January 10, 2018 | Unregistered CommenterHustler

She was already on my ballot, but now she's on it twice somehow. Your work here is done, Jorge! Very nicely written.

My favorite moment is that return to sea that's been done so well before in places like MAD MEN and A SINGLE MAN, but feels just as earned here thanks to Hayek.

January 11, 2018 | Registered CommenterIlich Mejia

She is the one overlooked performance that needed a GG boost,what a shame the buzz didn't start.

January 11, 2018 | Unregistered Commentermarkgordonuk

I think she's very good in the film, but the movie - my god, the movie... there is no way that movie could have ended in a way that was satisfying.

January 11, 2018 | Unregistered CommenterGlenn Dunks

Glenn, I'm with you on this one. I was rather disappointed in Beatriz at Dinner as a whole (partially because that ending just seemed SO wrong), but DAMN if Connie Britton and Salma Hayek don't have their characters PEGGED. Both of them deliver performances with fascinating little details that say so much about these women. Both are eminently deserving of accolades for their work.

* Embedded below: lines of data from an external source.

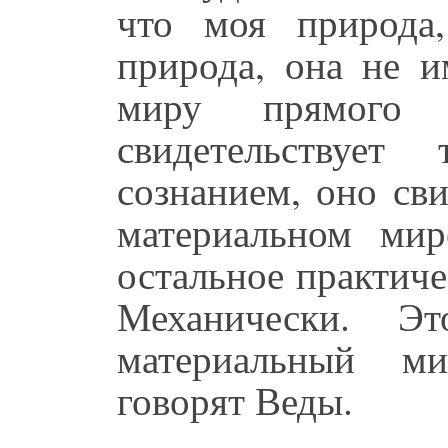
что моя природа,
природа, она не и
миру прямого 
свидетельствуе
сознанием, оно св
материальном мир
остальное практич
Механически. Эт
материальный ми
говорят Веды.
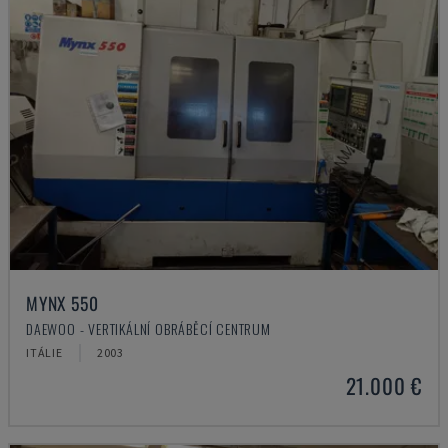
MYNX 550
DAEWOO - VERTIKÁLNÍ OBRÁBĚCÍ CENTRUM
ITÁLIE
2003
21.000 €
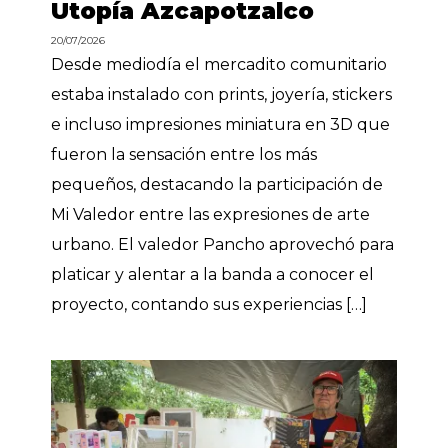
Utopía Azcapotzalco
20/07/2026
Desde mediodía el mercadito comunitario
estaba instalado con prints, joyería, stickers
e incluso impresiones miniatura en 3D que
fueron la sensación entre los más
pequeños, destacando la participación de
Mi Valedor entre las expresiones de arte
urbano. El valedor Pancho aprovechó para
platicar y alentar a la banda a conocer el
proyecto, contando sus experiencias […]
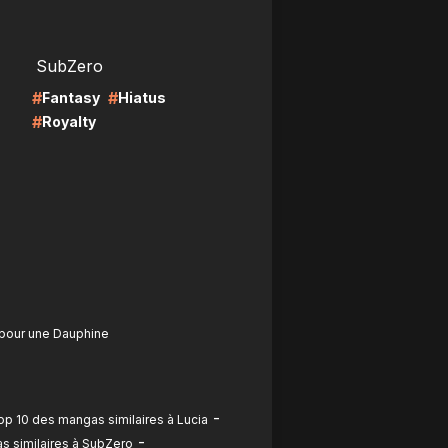
LIRE
SubZero
#
#
Fantasy
Hiatus
#
Royalty
 pour une Dauphine
-
op 10 des mangas similaires à Lucia
-
s similaires à SubZero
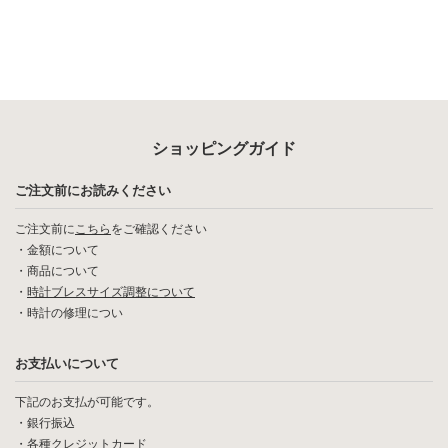
ショッピングガイド
ご注文前にお読みください
ご注文前に
こちら
をご確認ください
・
金額について
・
商品について
・
時計ブレスサイズ調整について
・
時計の修理につい
お支払いについて
下記のお支払が可能です。
・銀行振込
・各種クレジットカード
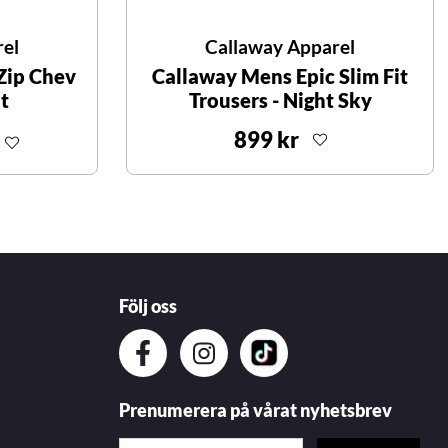
rel
Callaway Apparel
Zip Chev
Callaway Mens Epic Slim Fit
t
Trousers - Night Sky
899 kr
Följ oss
Prenumerera på vårat nyhetsbrev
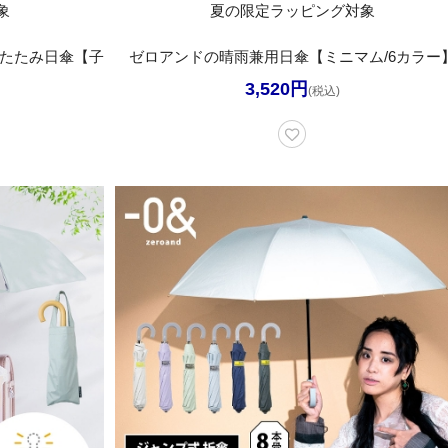
象
夏の限定ラッピング対象
りたたみ日傘【子
ゼロアンドの晴雨兼用日傘【ミニマム/6カラー
】
3,520円
(税込)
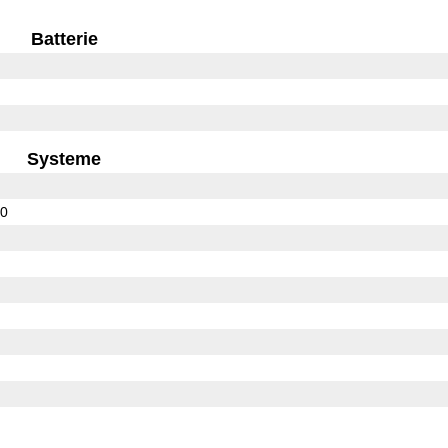
Batterie
Systeme
00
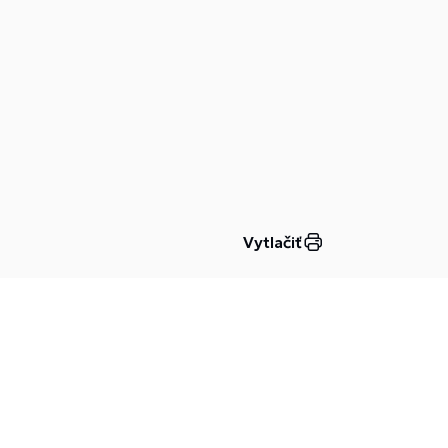
Vytlačiť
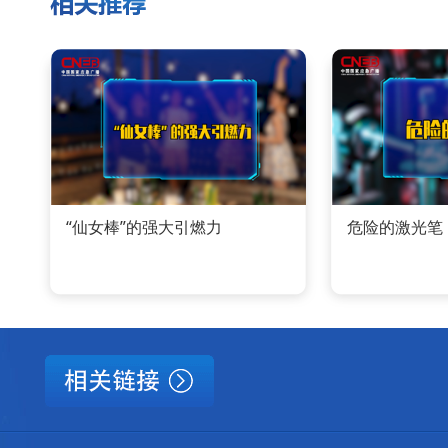
“仙女棒”的强大引燃力
危险的激光笔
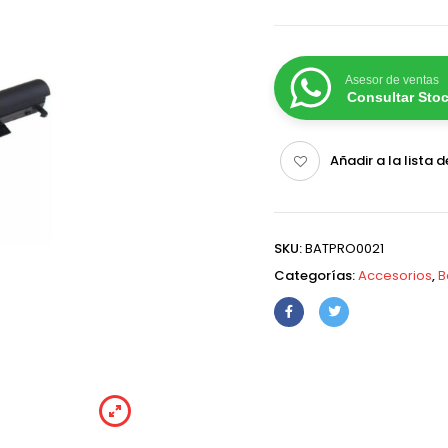
Asesor de ventas
Consultar Sto
Añadir a la lista 
SKU:
BATPRO0021
Categorías:
Accesorios
,
B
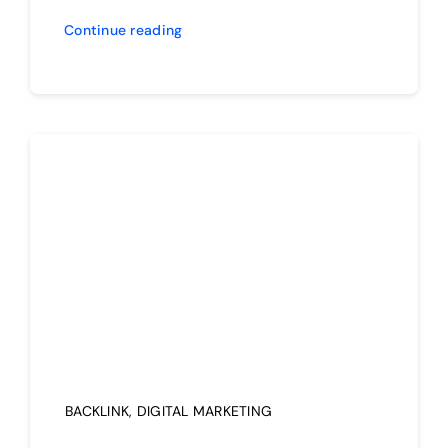
Continue reading
BACKLINK
,
DIGITAL MARKETING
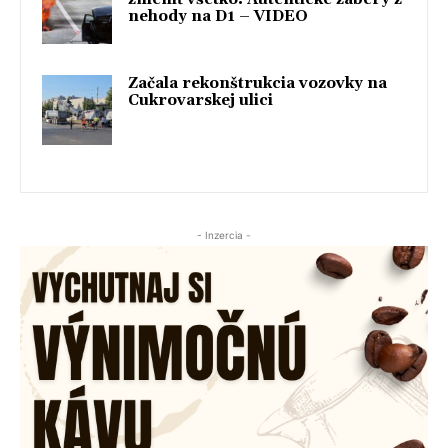
nehody na D1 – VIDEO
Začala rekonštrukcia vozovky na
Cukrovarskej ulici
- Inzercia -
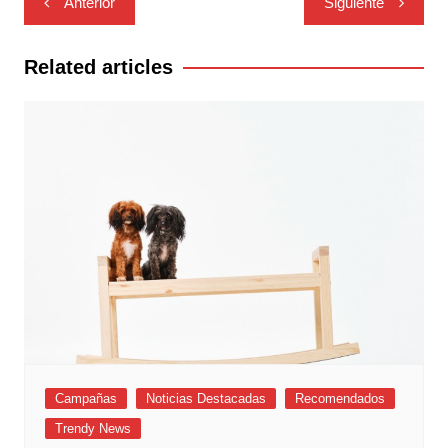
Anterior
Siguiente
de
entradas
Related articles
Campañas
Noticias Destacadas
Recomendados
Trendy News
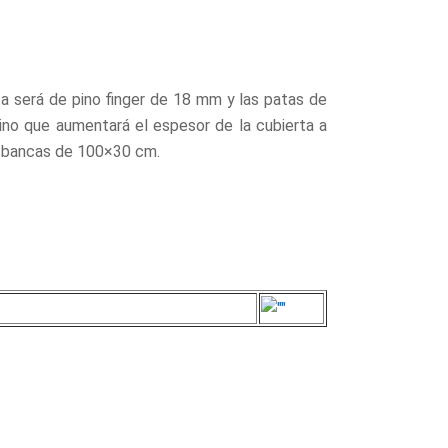
a será de pino finger de 18 mm y las patas de
no que aumentará el espesor de la cubierta a
2 bancas de 100×30 cm.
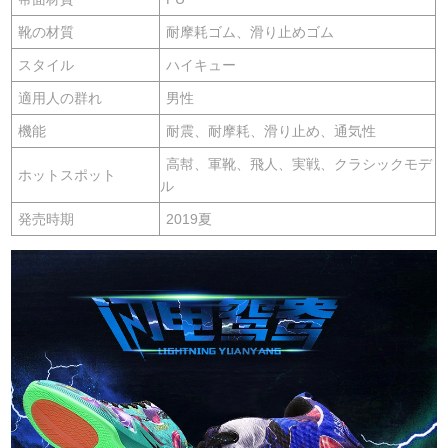
靴の材質
耐摩耗ゴム、滑り止めゴム
スタイル
ハイキュー
適用人の群れ
男性
機能
耐震、耐摩耗、滑り止め、通気性
高幇、軍靴、飛人、実戦、クラシックモデ
ホットスポット
ル
発売時期
2019夏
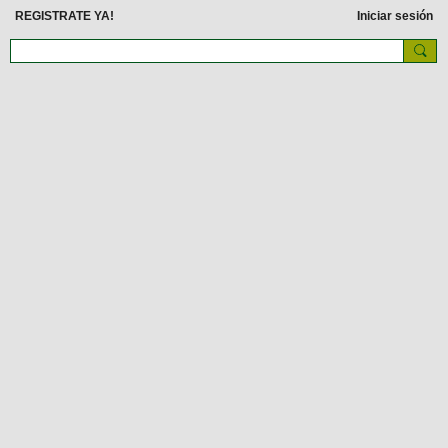
REGISTRATE YA!
Iniciar sesión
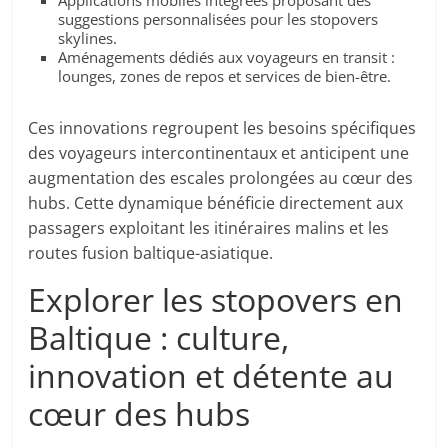
suggestions personnalisées pour les stopovers
skylines.
Aménagements dédiés aux voyageurs en transit :
lounges, zones de repos et services de bien-être.
Ces innovations regroupent les besoins spécifiques
des voyageurs intercontinentaux et anticipent une
augmentation des escales prolongées au cœur des
hubs. Cette dynamique bénéficie directement aux
passagers exploitant les itinéraires malins et les
routes fusion baltique-asiatique.
Explorer les stopovers en
Baltique : culture,
innovation et détente au
cœur des hubs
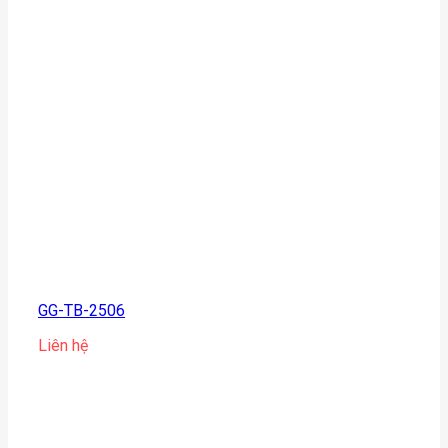
GG-TB-2506
Liên hệ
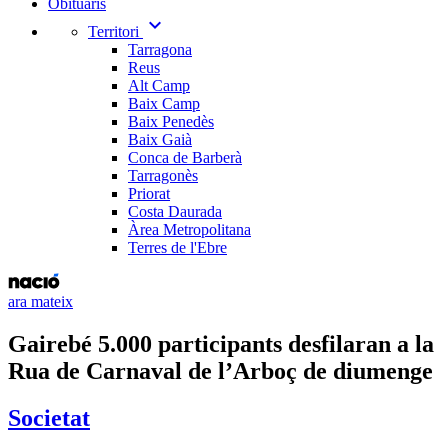
Obituaris
expand_more
Territori
Tarragona
Reus
Alt Camp
Baix Camp
Baix Penedès
Baix Gaià
Conca de Barberà
Tarragonès
Priorat
Costa Daurada
Àrea Metropolitana
Terres de l'Ebre
ara mateix
Gairebé 5.000 participants desfilaran a la
Rua de Carnaval de l’Arboç de diumenge
Societat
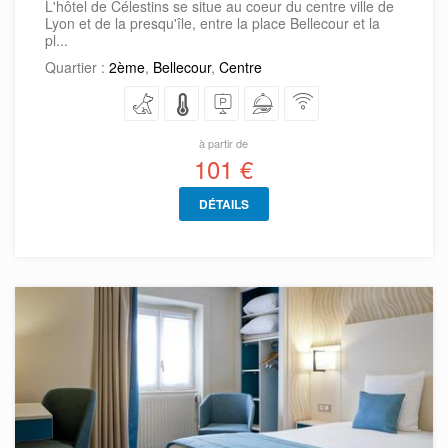
L'hôtel de Célestins se situe au coeur du centre ville de
Lyon et de la presqu'île, entre la place Bellecour et la
pl...
Quartier :
2ème
,
Bellecour
,
Centre
à partir de
101 €
DÉTAILS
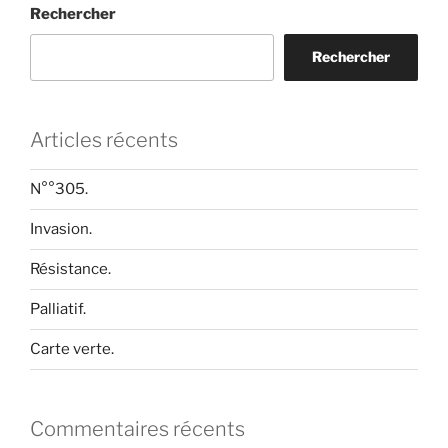
Rechercher
Rechercher
Articles récents
N°°305.
Invasion.
Résistance.
Palliatif.
Carte verte.
Commentaires récents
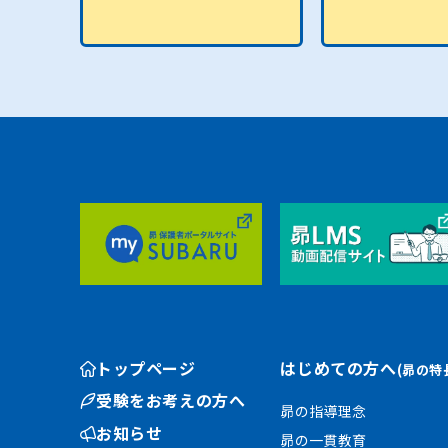
トップページ
はじめての方へ
(昴の特
受験をお考えの方へ
昴の指導理念
お知らせ
昴の一貫教育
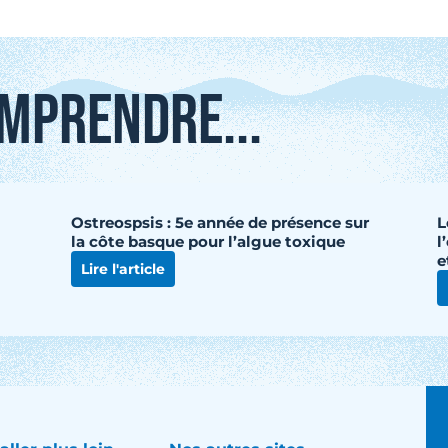
MPRENDRE...
Ostreospsis : 5e année de présence sur
L
la côte basque pour l’algue toxique
l
e
Lire l'article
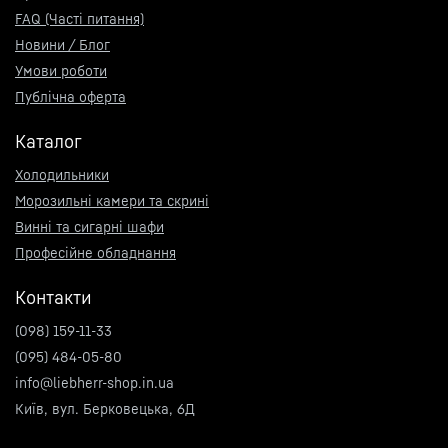
FAQ (Часті питання)
Новини / Блог
Умови роботи
Публічна оферта
Каталог
Холодильники
Морозильні камери та скрині
Винні та сигарні шафи
Професійне обладнання
Контакти
(098) 159-11-33
(095) 484-05-80
info@liebherr-shop.in.ua
Київ, вул. Берковецька, 6Д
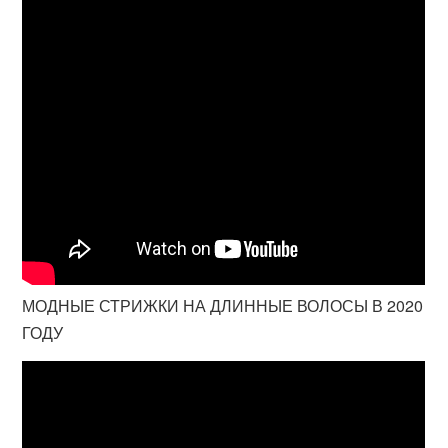
МОДНЫЕ СТРИЖКИ НА ДЛИННЫЕ ВОЛОСЫ В 2020
ГОДУ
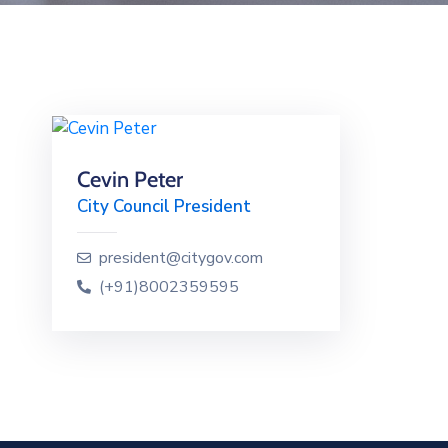
Cevin Peter
City Council President
president@citygov.com
(+91)8002359595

January 11, 2018 | Unregistered CommenterDancin' Dan

I'm not sure if this has had a release yet in the UK, or if it has I've missed it. I've had a soft spot for Salma ever since Desperado. I look forward to seeking this out.

January 11, 2018 | Unregistered CommenterJB

Yes, love this performance. I love that Hayek didn't make Beatriz, for lack of a better word, too likable. And Beatriz IS likable, in her own way, but also kinda kooky, and angry, and lonely, and so many other things.

January 11, 2018 | Unregistered CommenterDJDeeJay

I saw this on a plane to New York last week and, still, it made a really strong impression on me. Salma Hayek's performance will stay with me forever, and the more i think about the film, the more i realize how fabulous Britton also is in it. A real, layered, impactful supporting turn that deserved to be recognized.